#### Esercizio A
Nel brano, chi fu sorpassato dal bimbo col triciclo?

#### Brano di lettura
****************

Peccato, a questo punto tutte le attenuanti decadono. Né fretta né droghe né raccomandati. Rimane una sola spiegazione, la più tragicamente ovvia: sono tre deficienti. Un concorso già in sé demenziale è stato dato in mano a delle signore incapaci di riconoscere le più elementari evidenze della propria disciplina. E tutto questo passa come scuola che premia il merito. Ma chi doveva premiarlo, il merito? Le stesse vecchie insegnanti (pochissimo titolate) che magari hanno rovinato la scuola per decenni? E fu così che Valentino Rossi fu sorpassato dal bimbo col triciclo e che Michelangelo fu irriso dall’adolescente che imbrattava i muri con i disegnini sporchi.

****************

#### Voci grezze
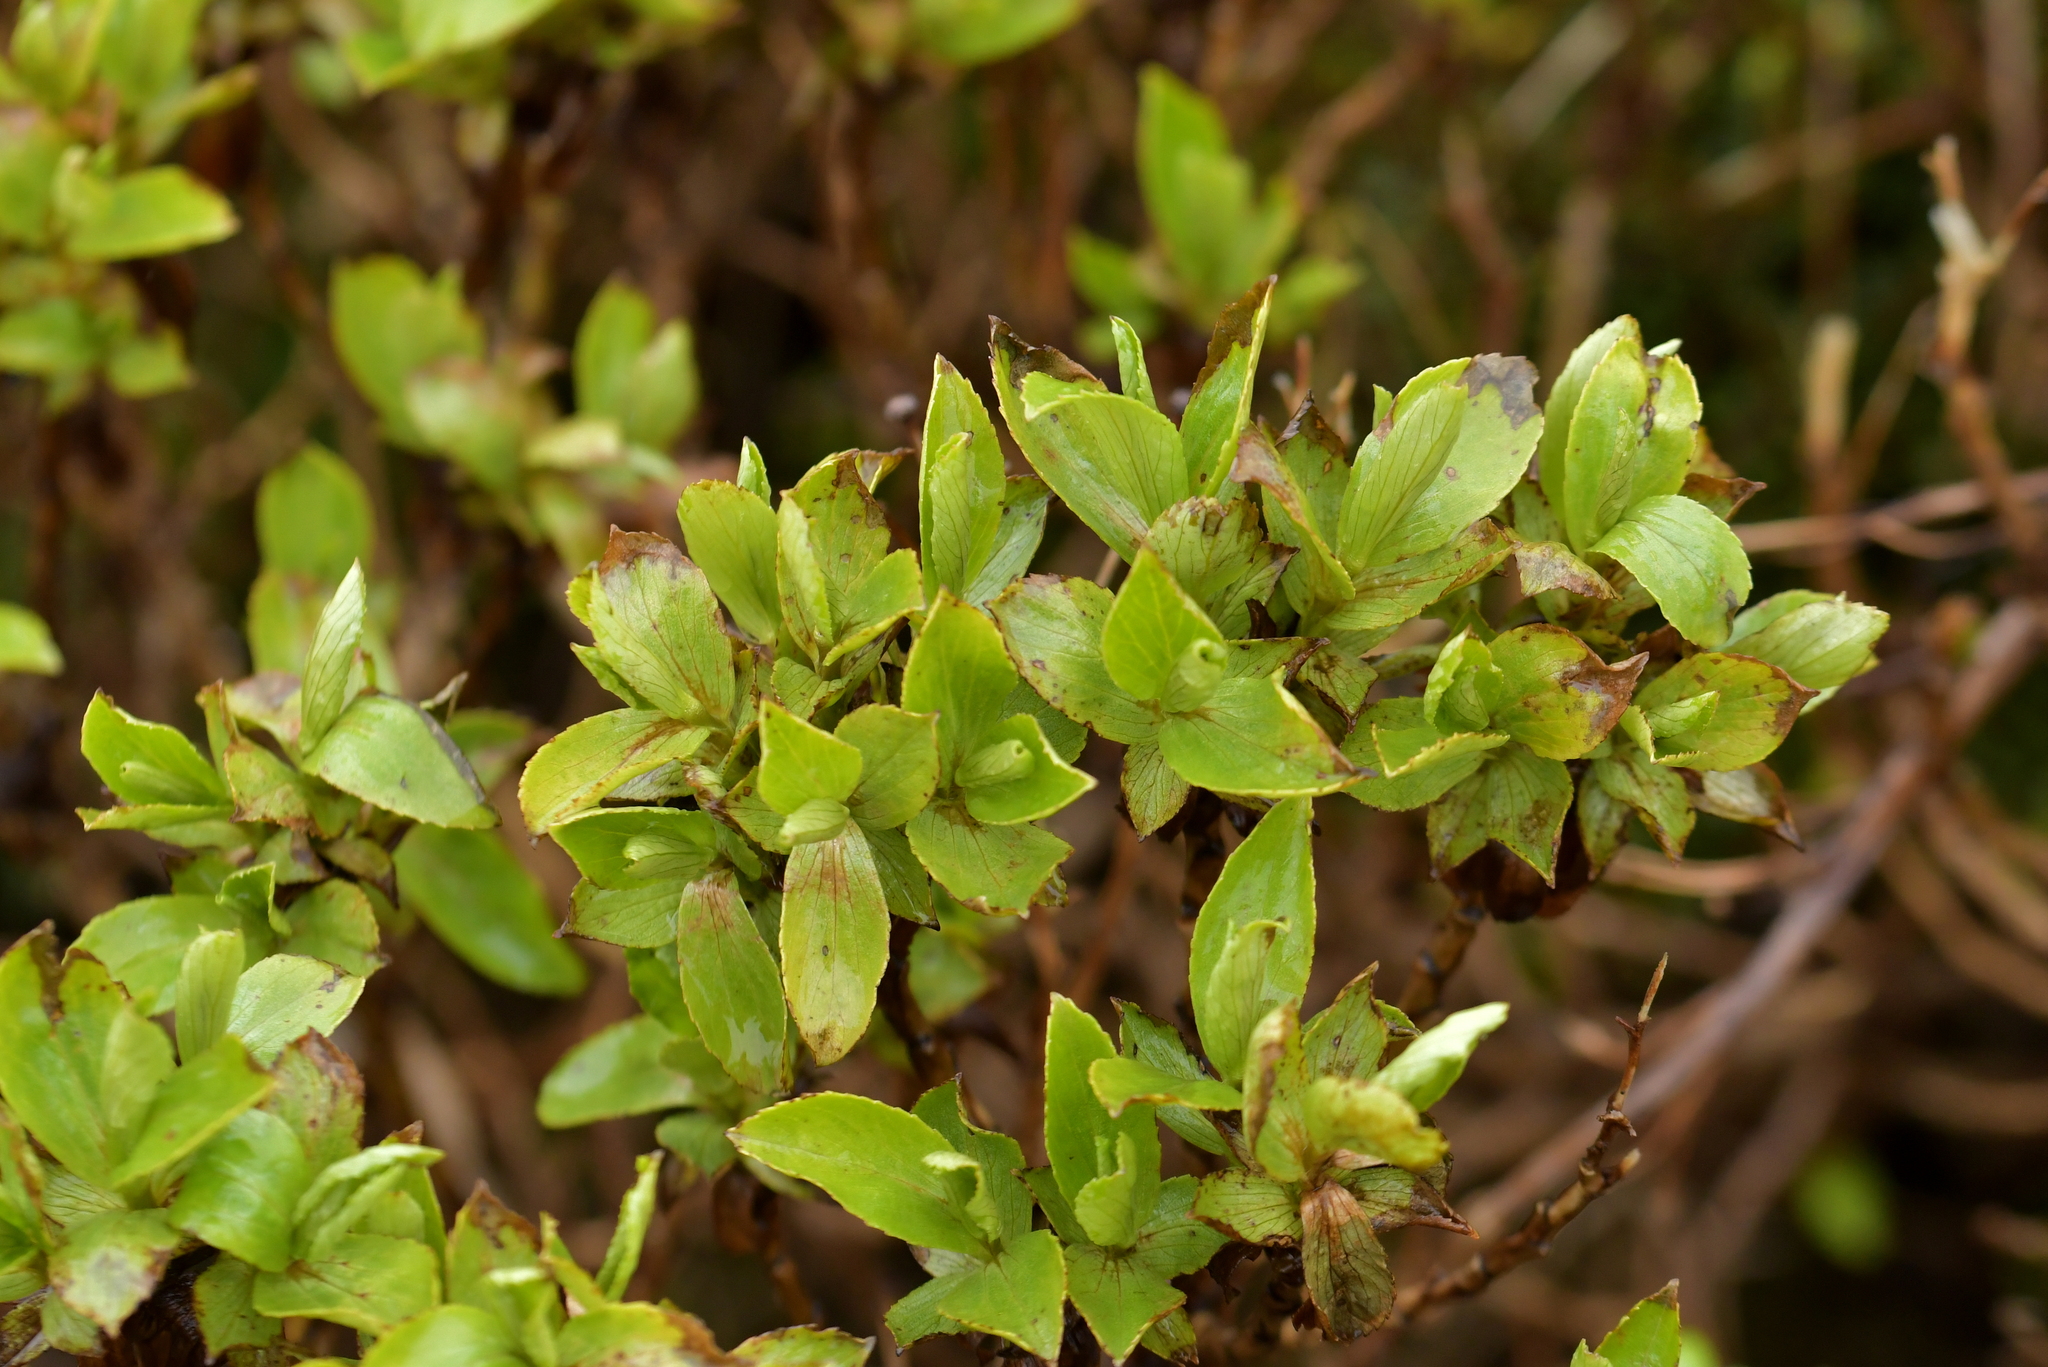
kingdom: Plantae
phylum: Tracheophyta
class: Magnoliopsida
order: Asterales
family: Asteraceae
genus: Traversia
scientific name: Traversia baccharoides
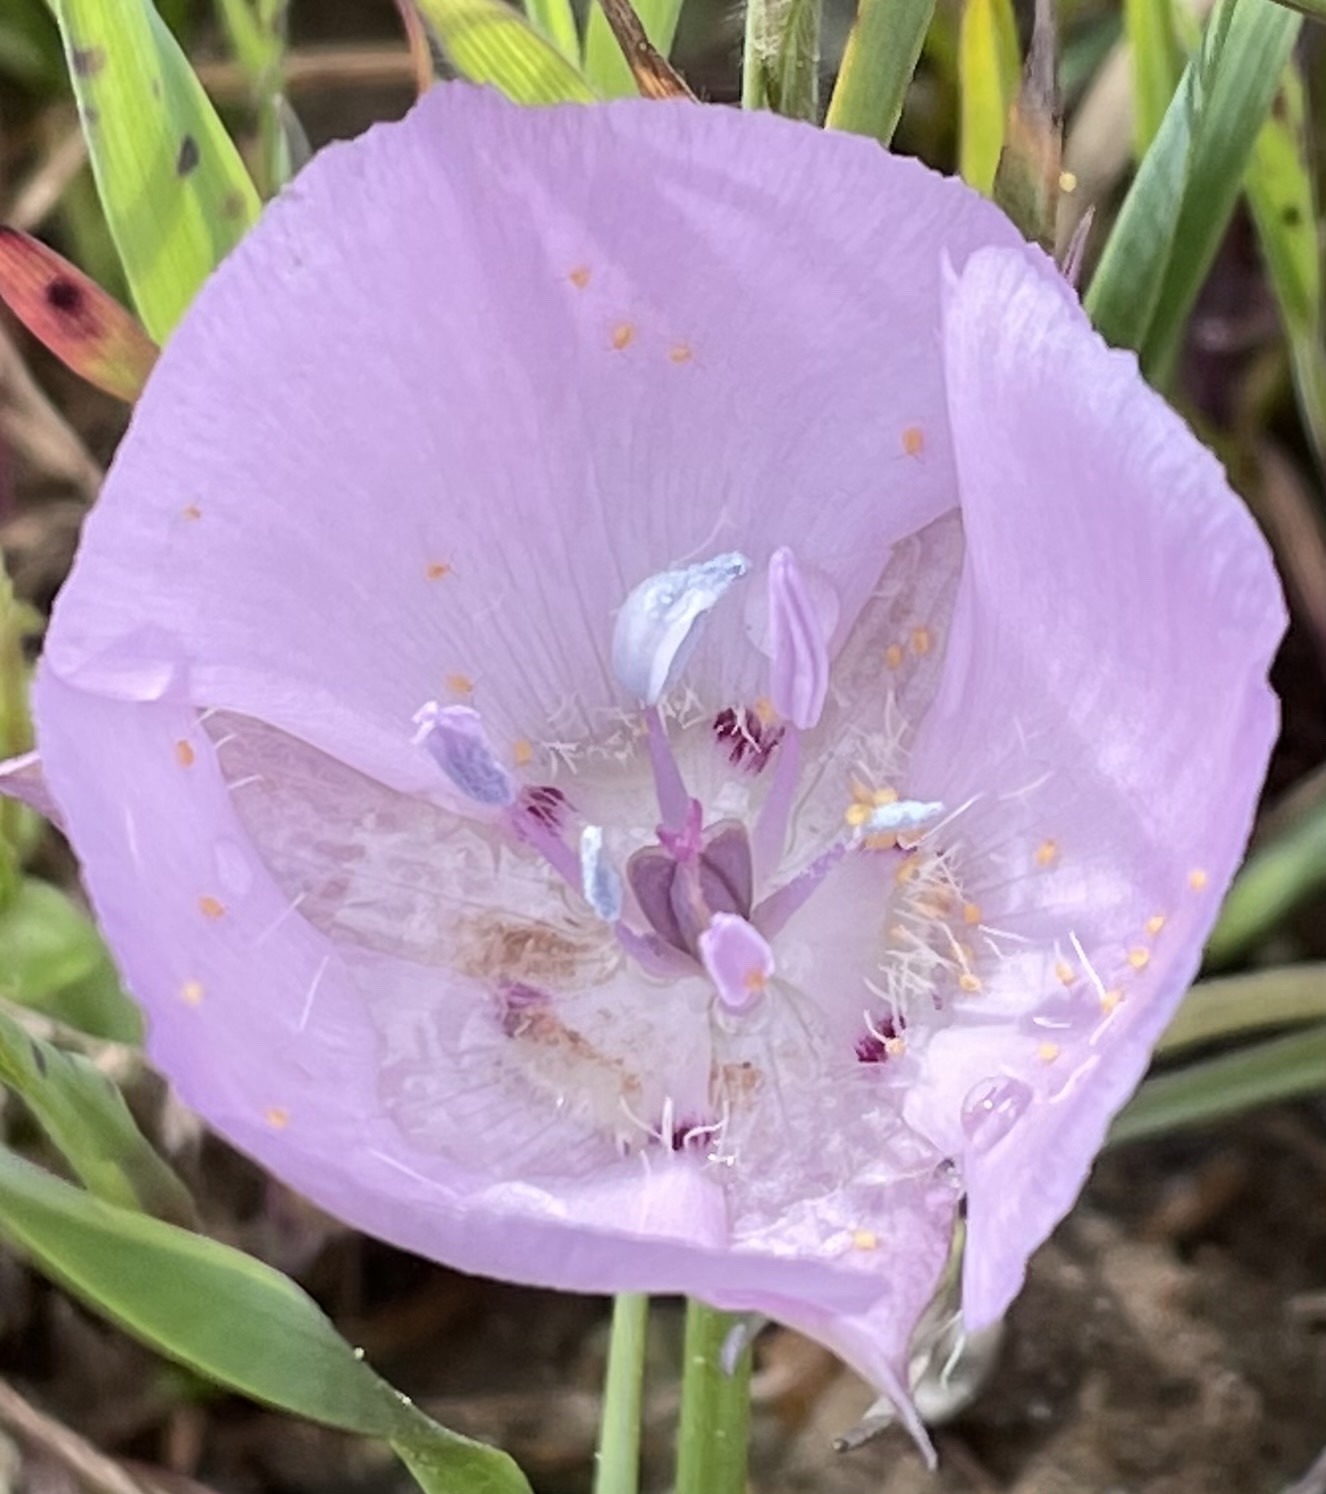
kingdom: Plantae
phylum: Tracheophyta
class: Liliopsida
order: Liliales
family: Liliaceae
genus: Calochortus
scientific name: Calochortus uniflorus
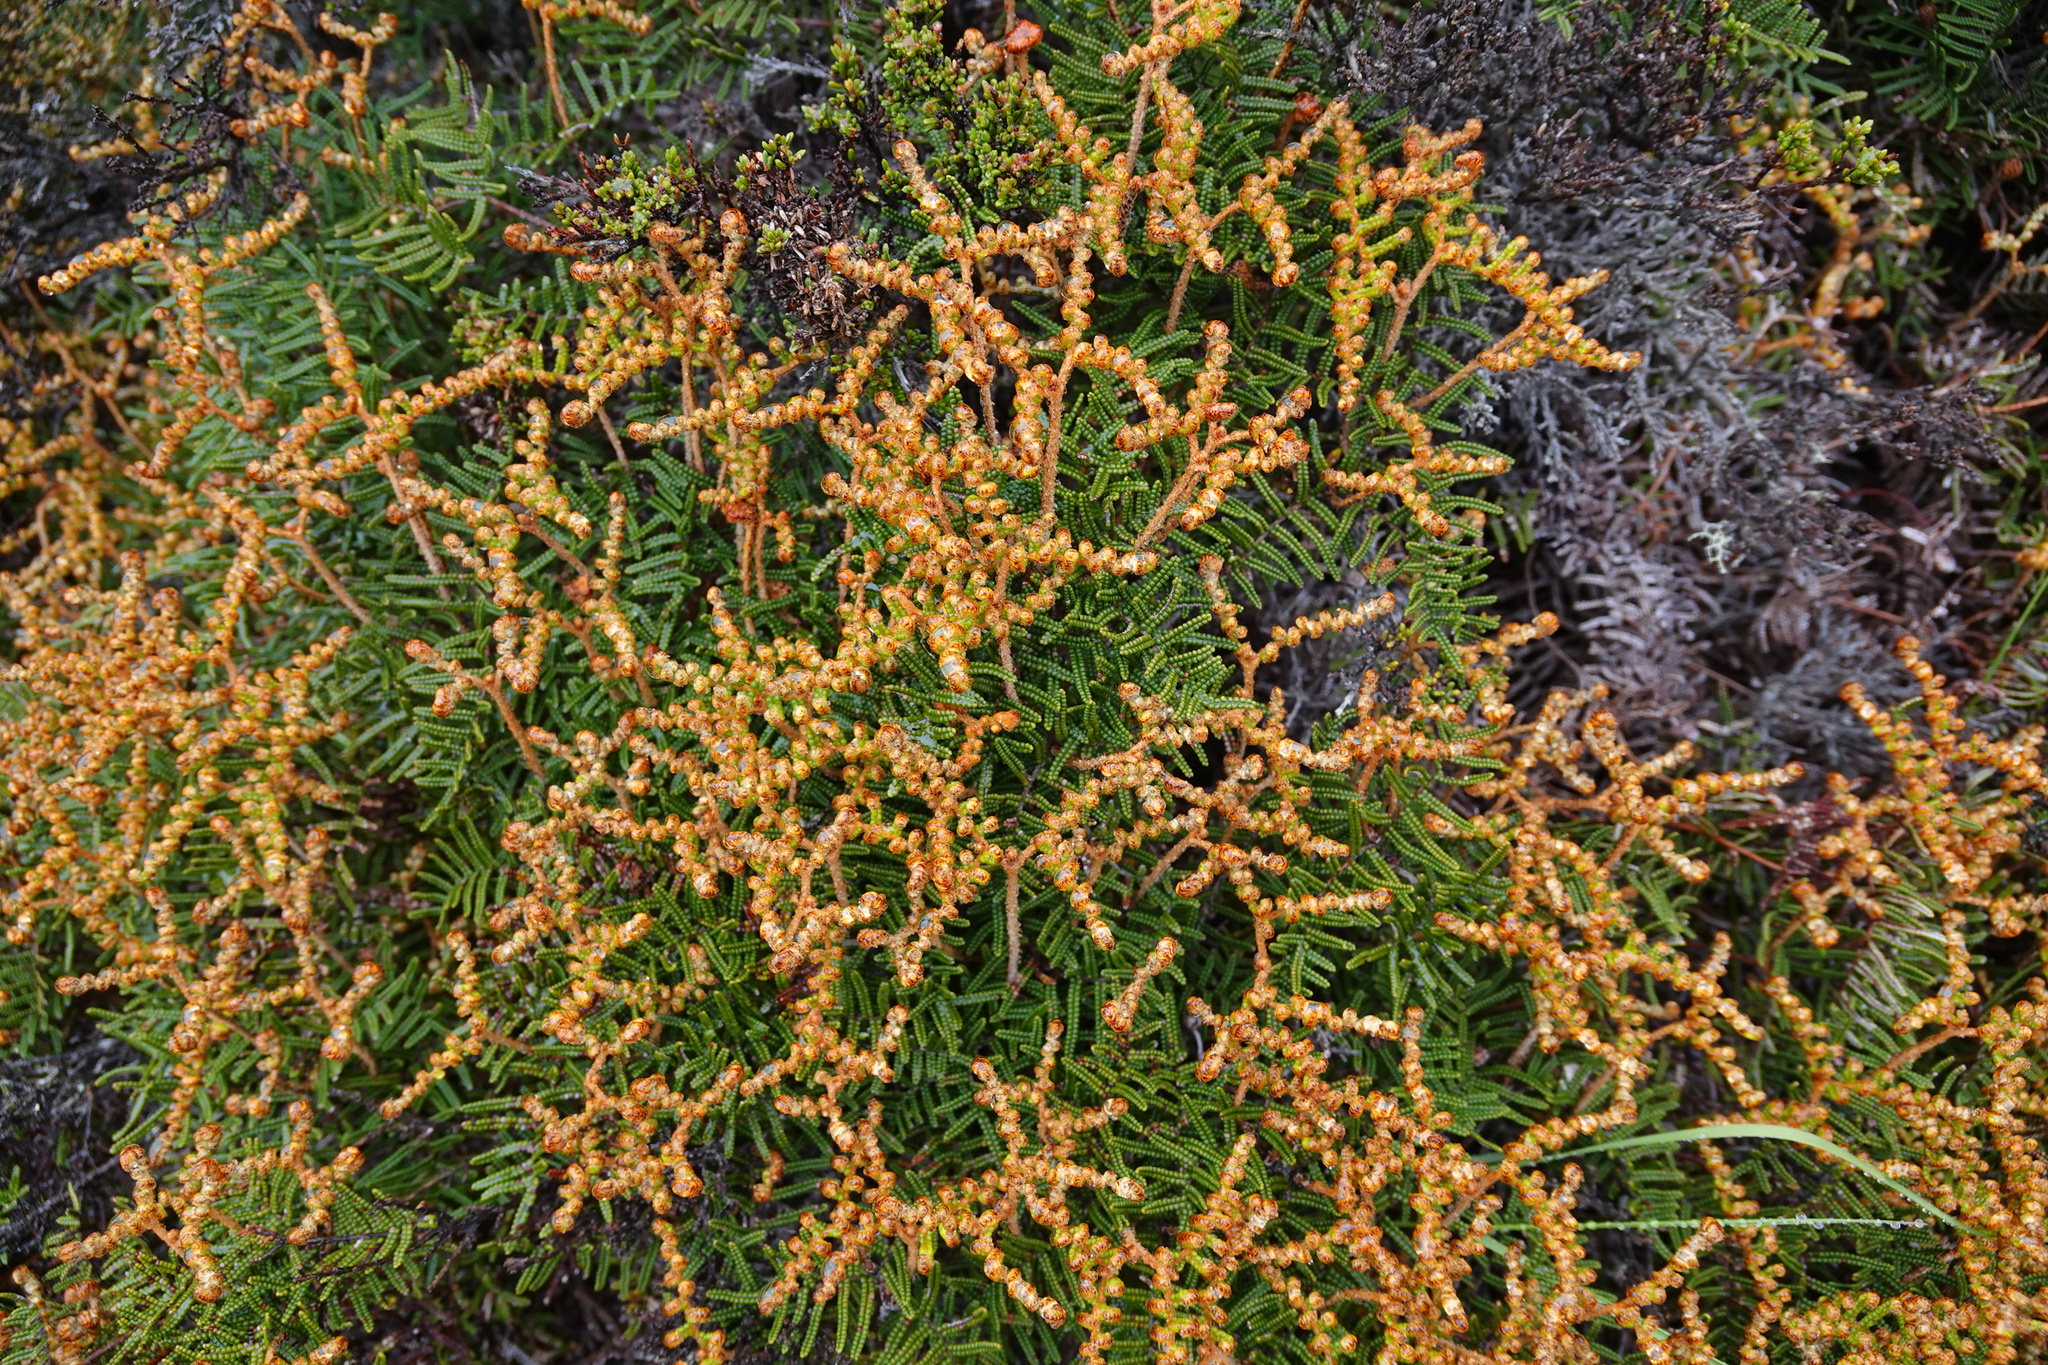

****************

#### Esercizio B
Riscrivi tutte le voci sostituendo "scientific name" con "nome scientifico" e lasciando invariato tutto il resto. Ometti le immagini.

#### Risposta A
Valentino Rossi.

#### Risposta B
kingdom: Plantae
phylum: Tracheophyta
class: Magnoliopsida
order: Asterales
family: Asteraceae
genus: Traversia
nome scientifico: Traversia baccharoides
kingdom: Plantae
phylum: Tracheophyta
class: Liliopsida
order: Liliales
family: Liliaceae
genus: Calochortus
nome scientifico: Calochortus uniflorus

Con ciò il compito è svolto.